Not to play the definition game with you but where are you getting this from? The definition I’m looking at here says “the chief public representative of a country who may also be the head of government” which is a pretty good definition of what the president is and how they are thought of both here in the US and abroad.

-XT

I was going to ask the same question. It seems we’re playing the Humpty Dumpty game here. http://www.sundials.org/about/humpty.htm If you mean something new by the term, wouldn’t it be better to pick a term that doesn’t have an established meaning instead of redefining as we go along?

The definition I’m working with is the one given by another poster in the Obama thread. I chose it as the “essential” one because any definition having to do with exercising particular governmental functions, including “chief representative of the government” can conceivably be done by someone who isn’t the head of state. In other words, they’re inessential definitions.

I don’t see how describing a president as “Head of State” does this. It’s not like he can casually start beheading people or declare his birthday a national holiday. What “special deference” are you assuming comes with the HoS title?

While the definition they used wasn’t wrong, because a head of state CAN embody the spirit of an entire country, but it is not NECESSARY that they do so. All they need to do is be the person uniquely charged with representing the country (and, in some cases, the government as well, in which case they’d also be chief of government). On edit: in a few cases, a head of state may have status in society that renders them immune to criticism – like the King of Thailand is a revered figure who is above all politics, to cite one contemporary example – but that is NOT the sine qua non of a head of state.

The chief of state may also be the chief of government (eg, POTUS) or may not be (eg, ERII). The logic you’re using to determine an inessential definition is based on a faulty premise.

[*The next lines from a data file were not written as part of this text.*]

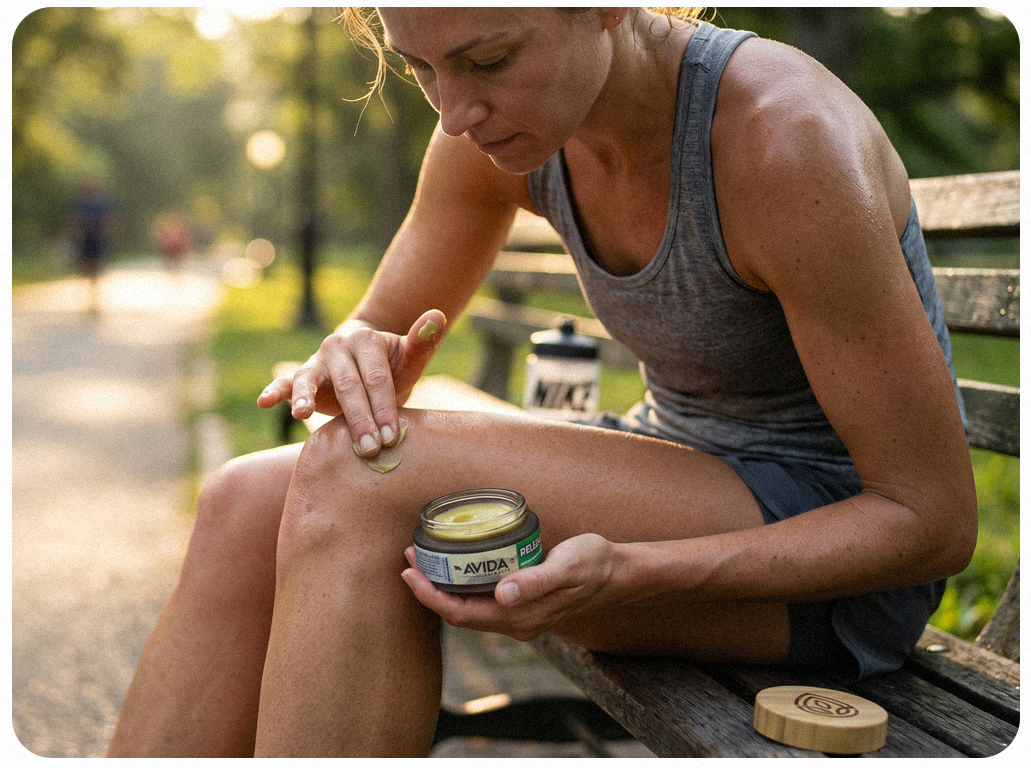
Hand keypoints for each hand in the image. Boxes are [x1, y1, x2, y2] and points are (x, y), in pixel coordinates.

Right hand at [257, 309, 445, 455]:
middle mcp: (338, 346)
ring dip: (307, 399)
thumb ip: (423, 341)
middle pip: (349, 385)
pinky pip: (285, 383)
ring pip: (311, 380)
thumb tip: (438, 315)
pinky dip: (275, 391)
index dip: (385, 407)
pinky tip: (264, 402)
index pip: (377, 378)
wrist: (366, 363)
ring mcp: (317, 360)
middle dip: (359, 418)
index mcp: (366, 340)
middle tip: (369, 448)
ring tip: (303, 414)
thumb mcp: (409, 358)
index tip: (393, 435)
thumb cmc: (393, 367)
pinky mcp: (300, 375)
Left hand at [401, 533, 620, 640]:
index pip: (461, 614)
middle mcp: (515, 623)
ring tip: (426, 557)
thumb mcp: (567, 566)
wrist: (618, 573)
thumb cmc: (593, 565)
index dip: (430, 596)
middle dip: (429, 588)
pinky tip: (458, 564)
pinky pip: (481, 601)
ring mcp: (519, 616)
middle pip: (458, 613)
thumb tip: (503, 593)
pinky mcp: (523, 604)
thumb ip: (536, 580)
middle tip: (410, 556)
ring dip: (443, 586)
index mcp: (520, 617)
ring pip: (468, 608)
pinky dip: (462, 584)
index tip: (409, 571)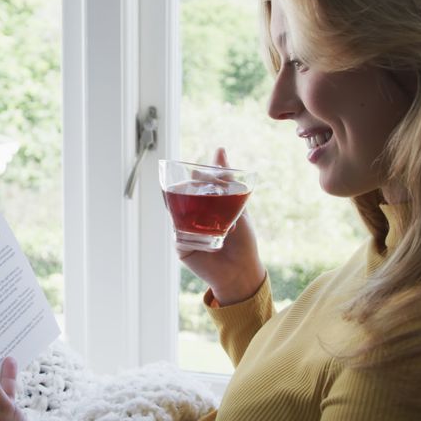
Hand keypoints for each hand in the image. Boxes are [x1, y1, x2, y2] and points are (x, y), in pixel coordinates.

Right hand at [177, 148, 265, 304]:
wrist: (243, 270)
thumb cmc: (243, 239)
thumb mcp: (238, 207)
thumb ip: (228, 182)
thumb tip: (219, 150)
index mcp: (203, 206)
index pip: (192, 186)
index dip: (193, 178)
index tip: (199, 172)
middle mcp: (191, 217)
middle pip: (180, 198)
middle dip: (186, 190)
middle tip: (195, 184)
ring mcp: (184, 232)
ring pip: (176, 214)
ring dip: (187, 209)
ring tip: (202, 209)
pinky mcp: (181, 247)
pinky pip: (179, 235)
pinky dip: (190, 233)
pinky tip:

This particular line of argument began with the “Barack the Magic Negro” thread and the linking of Peter Yarrow’s response. I said:

Obama was a citizen, then a state officeholder, then a U.S. senator, then a candidate for president, and now is president-elect, and soon will be president. None of those acquisitions of office constituted a change in “status” such that an insult to Obama alone as an individual or to the “presidency” as a public office constitutes an insult to those who voted for him and those who did not. No political office in the United States confers on an individual such a status.

I’m not sure what you’re saying here. Perhaps you could expand.

My logic is that any function or duty or power that might be used to define “head of state” is inessential to the definition of head of state because such functions or duties may be given to someone who is not head of state. The sole factor (that I have teased) that makes a “head of state” different from any other office is the part I label as “essential.”